# Records for processing
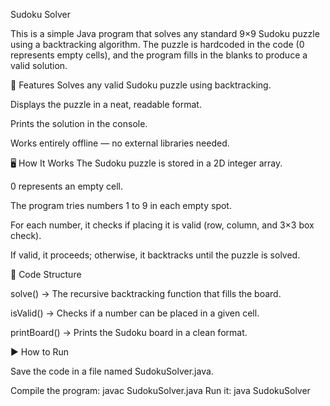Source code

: Sudoku Solver 

This is a simple Java program that solves any standard 9×9 Sudoku puzzle using a backtracking algorithm.
The puzzle is hardcoded in the code (0 represents empty cells), and the program fills in the blanks to produce a valid solution.

📌 Features
Solves any valid Sudoku puzzle using backtracking.

Displays the puzzle in a neat, readable format.

Prints the solution in the console.

Works entirely offline — no external libraries needed.

🖥️ How It Works
The Sudoku puzzle is stored in a 2D integer array.

0 represents an empty cell.

The program tries numbers 1 to 9 in each empty spot.

For each number, it checks if placing it is valid (row, column, and 3×3 box check).

If valid, it proceeds; otherwise, it backtracks until the puzzle is solved.

📂 Code Structure

solve() → The recursive backtracking function that fills the board.

isValid() → Checks if a number can be placed in a given cell.

printBoard() → Prints the Sudoku board in a clean format.

▶️ How to Run

Save the code in a file named SudokuSolver.java.

Compile the program:
javac SudokuSolver.java
Run it:
java SudokuSolver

# Directions
Everything in the records above must be restated verbatim, save for the pictures.

# Exercise solution
Source code

: Sudoku Solver 

This is a simple Java program that solves any standard 9×9 Sudoku puzzle using a backtracking algorithm.
The puzzle is hardcoded in the code (0 represents empty cells), and the program fills in the blanks to produce a valid solution.

📌 Features
Solves any valid Sudoku puzzle using backtracking.

Displays the puzzle in a neat, readable format.

Prints the solution in the console.

Works entirely offline — no external libraries needed.

🖥️ How It Works
The Sudoku puzzle is stored in a 2D integer array.

0 represents an empty cell.

The program tries numbers 1 to 9 in each empty spot.

For each number, it checks if placing it is valid (row, column, and 3×3 box check).

If valid, it proceeds; otherwise, it backtracks until the puzzle is solved.

📂 Code Structure

solve() → The recursive backtracking function that fills the board.

isValid() → Checks if a number can be placed in a given cell.

printBoard() → Prints the Sudoku board in a clean format.

▶️ How to Run

Save the code in a file named SudokuSolver.java.

Compile the program:
javac SudokuSolver.java
Run it:
java SudokuSolver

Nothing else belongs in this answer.